Hace 19 años soy cafetero, muy poco para la larga tradición de varias generaciones de la mayoría. Mis tíos y mi abuelo fueron cafeteros, crecí todas mis vacaciones entre cafetales, guamos, pilas de café y arrumes de pergamino. Mis recuerdos de infancia están asociados a esa cultura y próspera época de la bonanza; mis tíos viajaban, invertían, compraban más fincas y educaban familias numerosas; algunos se iban a las mejores universidades y otros se quedaban manejando el negocio familiar. Cuando crecí siempre quise tener una finca, y después de varios años de ahorro, compramos con mi esposa, Buenos Aires, una tierra abandonada que fue de uno de mis tíos. Para hacer la inversión me asesoré de amigos quienes generosamente me contaron cómo era el negocio y qué podía esperar de él. Hicimos estudios de costos de producción, establecimiento del cultivo, producciones estimadas, financieros y posibles márgenes de utilidad. Me senté con mi hermano administrador a revisar los números que daban algo así como que una arroba se vendía en 36.000 pesos y producirla costaba 22.000. Ante la contundencia de las cifras mi asesor me animó para que no lo dudara, que eso era lo que yo quería y además era un muy buen negocio. Mirado en esa perspectiva, estoy de acuerdo en que lo era.
Por otro lado, muy recién comprada la tierra, otro amigo industrial muy exitoso y visionario, también cafetero, me decía que a pesar de esas cifras el café no tenía futuro; que con él iba a pasar lo que pasó con la quina en el siglo XVIII y que desde la destrucción del pacto de cuotas las posibilidades de rentabilidad eran mínimas. Con esos dos panoramas inicié mi proyecto que como le digo a mis amigos jocosamente, (pero es verdad): lo he hecho a "punta de fresa para invertirle a la cereza".

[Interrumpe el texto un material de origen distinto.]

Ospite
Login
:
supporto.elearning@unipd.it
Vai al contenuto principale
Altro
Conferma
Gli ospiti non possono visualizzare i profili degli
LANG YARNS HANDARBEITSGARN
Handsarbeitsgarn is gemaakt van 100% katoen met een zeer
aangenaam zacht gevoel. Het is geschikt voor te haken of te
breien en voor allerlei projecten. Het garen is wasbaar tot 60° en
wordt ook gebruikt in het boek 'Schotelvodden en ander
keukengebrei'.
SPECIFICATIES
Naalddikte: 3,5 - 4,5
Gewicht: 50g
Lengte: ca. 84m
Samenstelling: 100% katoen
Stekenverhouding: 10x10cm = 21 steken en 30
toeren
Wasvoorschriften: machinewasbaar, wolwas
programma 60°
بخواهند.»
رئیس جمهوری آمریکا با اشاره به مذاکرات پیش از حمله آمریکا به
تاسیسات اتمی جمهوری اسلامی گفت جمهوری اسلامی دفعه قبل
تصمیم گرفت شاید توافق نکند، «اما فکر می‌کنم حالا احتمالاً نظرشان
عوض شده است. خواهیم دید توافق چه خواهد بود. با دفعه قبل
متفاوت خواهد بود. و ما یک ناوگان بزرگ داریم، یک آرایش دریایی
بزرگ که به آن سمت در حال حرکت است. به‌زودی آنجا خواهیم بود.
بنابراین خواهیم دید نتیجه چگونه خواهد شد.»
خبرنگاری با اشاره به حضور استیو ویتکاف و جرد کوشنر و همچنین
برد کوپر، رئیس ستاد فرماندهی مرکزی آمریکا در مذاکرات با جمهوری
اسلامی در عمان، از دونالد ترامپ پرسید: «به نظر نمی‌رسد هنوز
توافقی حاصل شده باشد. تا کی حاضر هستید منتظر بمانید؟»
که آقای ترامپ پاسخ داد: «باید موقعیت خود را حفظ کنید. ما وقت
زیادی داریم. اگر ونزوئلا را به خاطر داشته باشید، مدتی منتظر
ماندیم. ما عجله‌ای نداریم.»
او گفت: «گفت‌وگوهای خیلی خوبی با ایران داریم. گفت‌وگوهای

A los dos años la situación cambió dramáticamente, con precios de bolsa de 52 centavos por libra e interno de 25.000 pesos por arroba similar a los costos de producción; y así ha seguido. Transcurría el año 2002 y las cosas no pintaban bien para los cafeteros. Por esa época llegaron los cafés especiales con sellos de sostenibilidad que prometían sacarnos de los niveles bajos de precios para lanzarnos a ese nuevo y prometedor escenario. Y en un principio realmente hubo diferenciales interesantes, pero en la medida en que la oferta creció, disminuyeron, hasta llegar a lo que tenemos hoy, que no es significativo ni representa una opción económica a los productores.
Hasta que en algún momento entendí que la cosa no iba bien y que si seguíamos así eso no tenía posibilidades. Entonces hice un diplomado en la Universidad Tecnológica de Pereira que me cambió la perspectiva comprendiendo la diferencia entre un commoditie y lo que era realmente producir y comercializar café especial. Permanentemente recibo productores preocupados por su situación, interesados en ver qué pueden hacer para producir café especial. La dureza de la realidad nos sacó de la zona de confort. Mi respuesta es que no hay una fórmula mágica, que cada uno tiene que capacitarse y construir su propio camino de acuerdo a sus posibilidades y las condiciones de su tierra, que lo especial de una finca no es el café, sino el caficultor, y que todo debe partir de la convicción de que se puede hacer, pero hay que empezar a recorrer un camino largo y lento. No se trata se sembrar variedades exóticas, es llevar las que tenemos a la categoría de especial con conocimiento y prácticas cuidadosas. Lo último que les digo es que hay vías abiertas que los están esperando para que transiten por ellas.